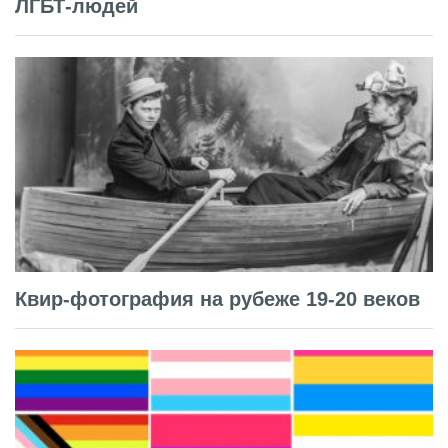
ЛГБТ-людей
Квир-фотография на рубеже 19-20 веков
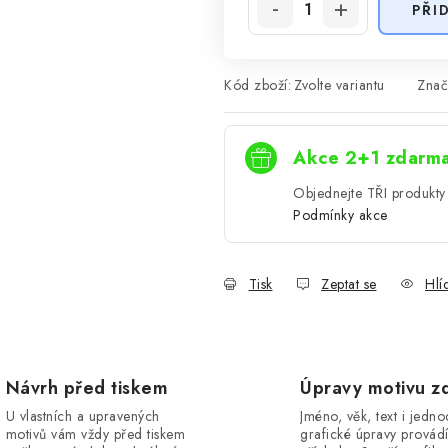
PŘI
Kód zboží:
Zvolte variantu
Znač
Akce 2+1 zdarm
Objednejte TŘI produkty 
Podmínky akce
Tisk
Zeptat se
Hlí
Návrh před tiskem
Úpravy motivu z
U vlastních a upravených
Jméno, věk, text i jedn
motivů vám vždy před tiskem
grafické úpravy provád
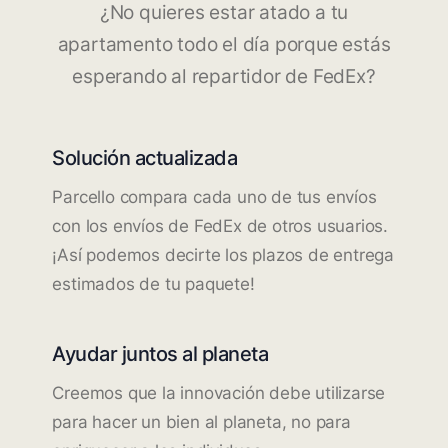
¿No quieres estar atado a tu
apartamento todo el día porque estás
esperando al repartidor de FedEx?
Solución actualizada
Parcello compara cada uno de tus envíos
con los envíos de FedEx de otros usuarios.
¡Así podemos decirte los plazos de entrega
estimados de tu paquete!
Ayudar juntos al planeta
Creemos que la innovación debe utilizarse
para hacer un bien al planeta, no para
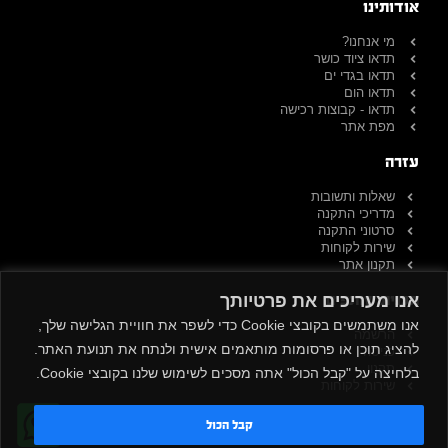
אודותינו
מי אנחנו?
תדאו ציוד כושר
תדאו בגדי ים
תדאו הום
תדאו - קבוצות רכישה
מפת אתר
עזרה
שאלות ותשובות
מדריכי התקנה
סרטוני התקנה
שירות לקוחות
תקנון אתר
תכנית שותפים
אנו מעריכים את פרטיותך
אנו משתמשים בקובצי Cookie כדי לשפר את חוויית הגלישה שלך,
הרשמה
להציג תוכן או פרסומות מותאמים אישית ולנתח את תנועת האתר.
כניסה
תקנון
בלחיצה על "קבל הכול" אתה מסכים לשימוש שלנו בקובצי Cookie.
שירות לקוחות
הרשמה לניוזלטר
קבל הכול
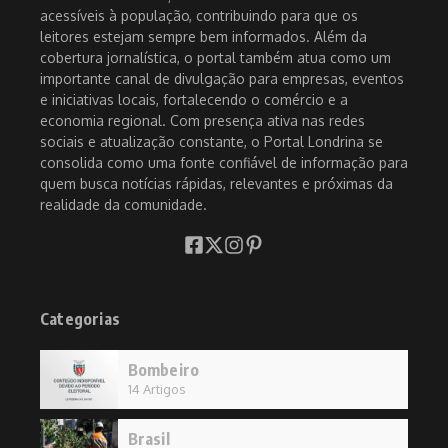
acessíveis à população, contribuindo para que os
leitores estejam sempre bem informados. Além da
cobertura jornalística, o portal também atua como um
importante canal de divulgação para empresas, eventos
e iniciativas locais, fortalecendo o comércio e a
economia regional. Com presença ativa nas redes
sociais e atualização constante, o Portal Londrina se
consolida como uma fonte confiável de informação para
quem busca notícias rápidas, relevantes e próximas da
realidade da comunidade.
Categorias
Bombeiro
14 Artigos
Brasil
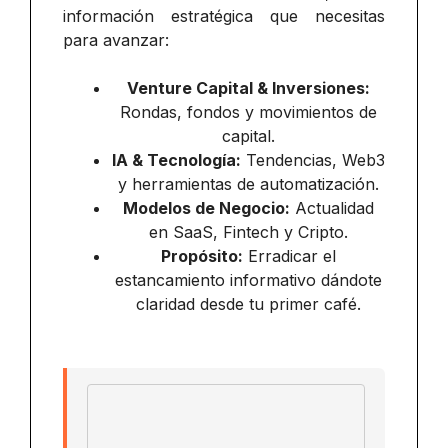
información estratégica que necesitas
para avanzar:
Venture Capital & Inversiones:
Rondas, fondos y movimientos de
capital.
IA & Tecnología:
Tendencias, Web3
y herramientas de automatización.
Modelos de Negocio:
Actualidad
en SaaS, Fintech y Cripto.
Propósito:
Erradicar el
estancamiento informativo dándote
claridad desde tu primer café.
Email address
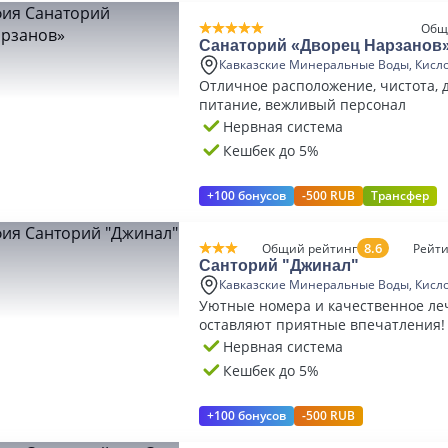
Общ
Санаторий «Дворец Нарзанов
Кавказские Минеральные Воды, Кисл
Отличное расположение, чистота, 
питание, вежливый персонал
Нервная система
Кешбек до 5%
+100 бонусов
-500 RUB
Трансфер
8.6
Общий рейтинг
Рейти
Санторий "Джинал"
Кавказские Минеральные Воды, Кисл
Уютные номера и качественное ле
оставляют приятные впечатления!
Нервная система
Кешбек до 5%
+100 бонусов
-500 RUB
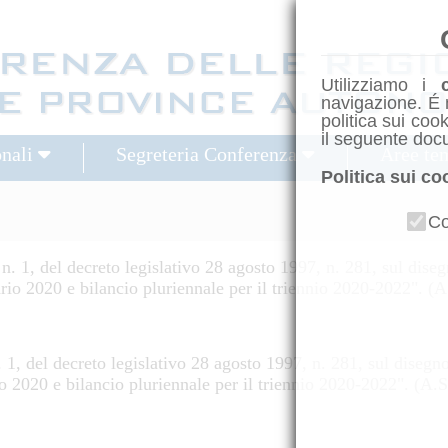
Utilizziamo i
navigazione. É 
politica sui coo
il seguente doc
onali
Segreteria Conferenza
Aree te
Politica sui co
Co
), n. 1, del decreto legislativo 28 agosto 1997, n. 281, sul dis
iario 2020 e bilancio pluriennale per il triennio 2020-2022". (
 n. 1, del decreto legislativo 28 agosto 1997, n. 281, sul diseg
rio 2020 e bilancio pluriennale per il triennio 2020-2022". (A.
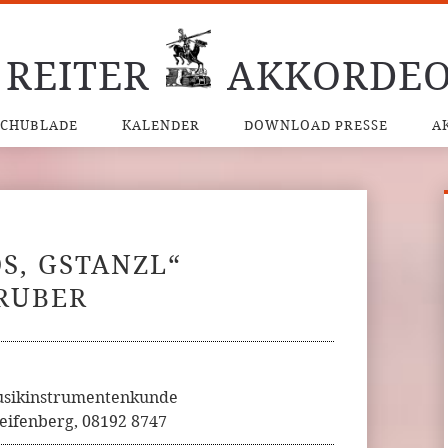
 REITER
AKKORDEO
SCHUBLADE
KALENDER
DOWNLOAD PRESSE
A
S, GSTANZL“
GRUBER
Musikinstrumentenkunde
eifenberg, 08192 8747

EXERCISE REQUIREMENTS: The lines to return are those with the string "הכול" in them; copy each from the entries above.

OUTPUT FOR THIS EXERCISE:
בלחיצה על "קבל הכול" אתה מסכים לשימוש שלנו בקובצי Cookie.
קבל הכול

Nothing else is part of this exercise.